Selain itu, ada kekurangan dalam aturan yang ada, terutama soal legalitas praktik, keamanan data, dan perlindungan pasien. Hal ini membuat telemedisin di Indonesia masih jauh dari kata sempurna.
Misalnya, Peraturan Nomor 269 Tahun 2008 tentang Rekam Medik hanya menyebutkan soal data elektronik tanpa memberikan pedoman yang jelas tentang bagaimana melindungi data digital pasien.
Padahal, informasi kesehatan pasien adalah sesuatu yang sangat sensitif dan rawan disalahgunakan. Saat diwawancarai, salah satu mahasiswi Fakultas Ekonomi dan Bisnis (FEB) Universitas Hasanuddin yaitu Nabila Lathifa mengungkapkan pendapatnya tentang telemedisin:
“Kalau saya sakit, saya lebih memilih mendatangi fasilitas kesehatan terdekat, seperti puskesmas atau klinik. Saya merasa telemedisin kurang efektif, apalagi sekarang banyak layanan dan obatnya yang harus berbayar,” ujarnya.
Mahasiswi tersebut juga menyoroti perbedaan akses layanan kesehatan bagi pemilik BPJS.
“Kalau kita punya BPJS, bisa mengakses layanan kesehatan terdekat secara gratis. Jadi, buat saya, itu lebih praktis dibandingkan telemedisin,” tambahnya.
Pendapat ini menunjukkan bahwa meskipun telemedisin memberikan kemudahan, masih ada masyarakat yang merasa layanan kesehatan langsung lebih efektif dan terjangkau.
Tantangan besar
Telemedisin memang membawa banyak manfaat, tapi ada tantangan besar yang harus dihadapi, terutama soal privasi dan keamanan data kesehatan. Informasi medis yang sifatnya pribadi harus dijaga dengan baik agar tidak disalahgunakan.
Keamanan data pasien dalam telemedisin harus menjadi prioritas utama. Selain menggunakan sistem keamanan seperti kata sandi dan otentikasi yang kuat, regulasi hukum yang tegas juga sangat dibutuhkan.
Beberapa negara, seperti di Eropa dan Afrika Selatan, sudah memiliki aturan yang lebih lengkap untuk melindungi data pasien.

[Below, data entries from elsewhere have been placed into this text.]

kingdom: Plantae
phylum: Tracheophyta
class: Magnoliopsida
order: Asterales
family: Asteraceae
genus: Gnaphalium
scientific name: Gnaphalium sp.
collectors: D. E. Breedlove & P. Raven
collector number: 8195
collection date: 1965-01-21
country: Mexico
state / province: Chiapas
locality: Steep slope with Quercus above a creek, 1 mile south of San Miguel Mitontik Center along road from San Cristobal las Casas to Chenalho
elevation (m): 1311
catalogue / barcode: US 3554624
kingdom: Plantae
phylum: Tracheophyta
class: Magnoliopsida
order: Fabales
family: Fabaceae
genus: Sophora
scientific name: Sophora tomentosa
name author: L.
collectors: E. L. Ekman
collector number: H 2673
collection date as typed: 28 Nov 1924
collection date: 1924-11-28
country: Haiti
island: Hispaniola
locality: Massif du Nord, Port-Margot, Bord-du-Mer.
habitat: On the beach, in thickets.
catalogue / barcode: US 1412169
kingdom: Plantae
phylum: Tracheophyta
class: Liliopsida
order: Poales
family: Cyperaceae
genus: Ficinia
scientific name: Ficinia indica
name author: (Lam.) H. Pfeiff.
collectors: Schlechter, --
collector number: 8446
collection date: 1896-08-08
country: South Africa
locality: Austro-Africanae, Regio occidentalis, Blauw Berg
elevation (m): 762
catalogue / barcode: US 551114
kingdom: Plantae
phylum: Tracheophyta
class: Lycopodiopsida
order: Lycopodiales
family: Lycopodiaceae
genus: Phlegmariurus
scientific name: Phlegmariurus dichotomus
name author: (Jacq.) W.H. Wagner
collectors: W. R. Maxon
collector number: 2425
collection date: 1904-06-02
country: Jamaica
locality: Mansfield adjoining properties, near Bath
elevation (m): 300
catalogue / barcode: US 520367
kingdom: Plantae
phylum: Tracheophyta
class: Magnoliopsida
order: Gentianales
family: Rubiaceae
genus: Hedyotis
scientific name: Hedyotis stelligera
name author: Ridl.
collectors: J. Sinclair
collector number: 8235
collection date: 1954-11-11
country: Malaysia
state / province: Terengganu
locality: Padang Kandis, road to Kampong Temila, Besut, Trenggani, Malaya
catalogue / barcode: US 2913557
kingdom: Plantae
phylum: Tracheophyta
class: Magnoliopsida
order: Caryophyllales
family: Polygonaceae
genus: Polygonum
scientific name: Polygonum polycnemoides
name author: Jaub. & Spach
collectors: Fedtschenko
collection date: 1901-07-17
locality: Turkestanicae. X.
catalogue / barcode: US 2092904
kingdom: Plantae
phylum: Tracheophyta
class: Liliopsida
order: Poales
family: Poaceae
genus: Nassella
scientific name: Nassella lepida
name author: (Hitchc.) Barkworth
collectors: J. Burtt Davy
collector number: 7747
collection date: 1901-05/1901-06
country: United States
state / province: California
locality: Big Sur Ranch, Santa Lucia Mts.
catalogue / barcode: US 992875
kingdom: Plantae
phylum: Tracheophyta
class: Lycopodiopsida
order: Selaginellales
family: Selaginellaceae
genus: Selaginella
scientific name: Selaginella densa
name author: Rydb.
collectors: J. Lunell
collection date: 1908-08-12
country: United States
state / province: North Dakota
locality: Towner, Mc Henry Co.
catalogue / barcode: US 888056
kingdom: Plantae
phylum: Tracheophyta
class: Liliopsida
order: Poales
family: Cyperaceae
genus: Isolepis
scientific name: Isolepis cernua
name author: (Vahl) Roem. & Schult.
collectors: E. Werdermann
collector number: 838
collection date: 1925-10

Indonesia juga harus mulai memperbaiki dan memperkuat regulasi terkait agar telemedisin bisa berjalan dengan aman dan tetap memberikan manfaat maksimal bagi masyarakat.
Pemerintah perlu segera membuat aturan yang lebih jelas dan lengkap soal telemedisin.
Harapannya, aturan ini tidak hanya memudahkan pasien mendapatkan layanan kesehatan, tapi juga memberikan kepastian hukum bagi tenaga medis dan memastikan kualitas layanan tetap terjaga.
Dengan begitu, masyarakat bisa merasa lebih aman dan nyaman menggunakan telemedisin.
Jadi, bagaimana menurut Anda, apa langkah terbaik yang bisa dilakukan untuk memastikan telemedisin di Indonesia berjalan aman dan memberikan manfaat maksimal bagi semua pihak?